Well, what if, after all, the brain is just a super-computer -- a universe of automata in itself -- without any operator, with nothing behind it; what if there is just the computer?
Quantum mechanically, the mind (roughly just a mathematical, non-physical, abstract functional (functor), not yet a material brain) perceives all the branches of the wave function associated with a phenomenal event. Only then it freely chooses, before the firing of associated neurons, which branch to focus on. Only then (the notion of) the physical, diamagnetic, cameral brain comes into the picture. Having reflexively received a particular ongoing process from external physical reality, the mind freely chooses from the brain's internal events. This way, the mind plays the role of a puppeteer, and the brain is just like a puppet.

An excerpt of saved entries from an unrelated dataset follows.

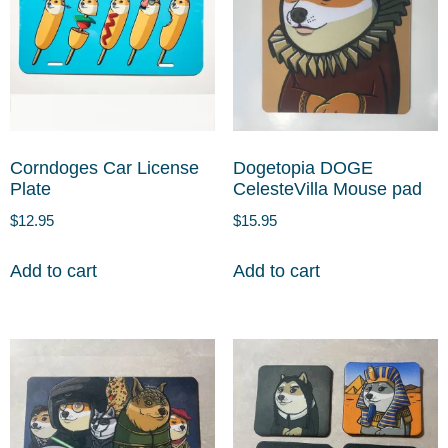
Corndoges Car License
Dogetopia DOGE
Plate
CelesteVilla Mouse pad
$
12.95
$
15.95
Add to cart
Add to cart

If I were the Universal Programmer, I'd be interested in finding a type of mathematics ('psychogenetic algorithm') for the somatosensoric material brain that would give both order and freedom, increasing complexity (diversity) while avoiding chaos (though not always). Too much order would only systematically determine the whole future of the brain's existence and functioning.
Hence, as a cognitive automaton, the phenomenal mind has no creativity. Creativity requires the presence of cosmic (intrinsic) schizophrenia (a multiverse), other than just the usual reality. Thus, a purely physical, neurological mind (and brain for that matter) cannot possibly undergo (conceive) creativity, for it has 'too much order' in the first place. For this reason, the creative human mind (to me) is necessarily non-physical, as the phenomenal Universe is continuously being self-created (recreated) at every moment (and for seemingly solid objects, it happens through quantum mechanical creation and annihilation of elementary particles).
The mathematical-biological evolution would then allow choices (most especially unique choices) for the thoughts of the mind. From the choices, the mind could freely choose the actions of the physical brain. It is the freely choosing mind, in isomorphic association with the brain's complex neurological arrangements, that makes one conscious.
In quantum mechanics, despite its daily application to particle physics and spintronics (superconductor technology), one may indeed assume (or, rather, perceive) that there are no (material) particles at all; they may exist only as (generally non-conserved) information -- and hence no neurons, axons, synapses, etc., and no brain at all -- and that existence consists solely of the wave function of the non-physical mind. The Universe-in-Itself need not an underlying physical substance (just as the truth of the axioms of geometry (Euclidean and non-Euclidean) does not depend on the existence of solid, material objects at all).
Yet, cognitively knowing this does not necessarily enable one to successfully -- especially mechanistically -- guide one's thoughts, no matter how much one is interested in how things (of the mind and brain) really are. No matter how much one is less concerned about things going one's way as well.
We know that modern neuroscience is not more than 200 years old; it still has little experience and a lot of possibility (most of which is foreseeable by quantum mechanics).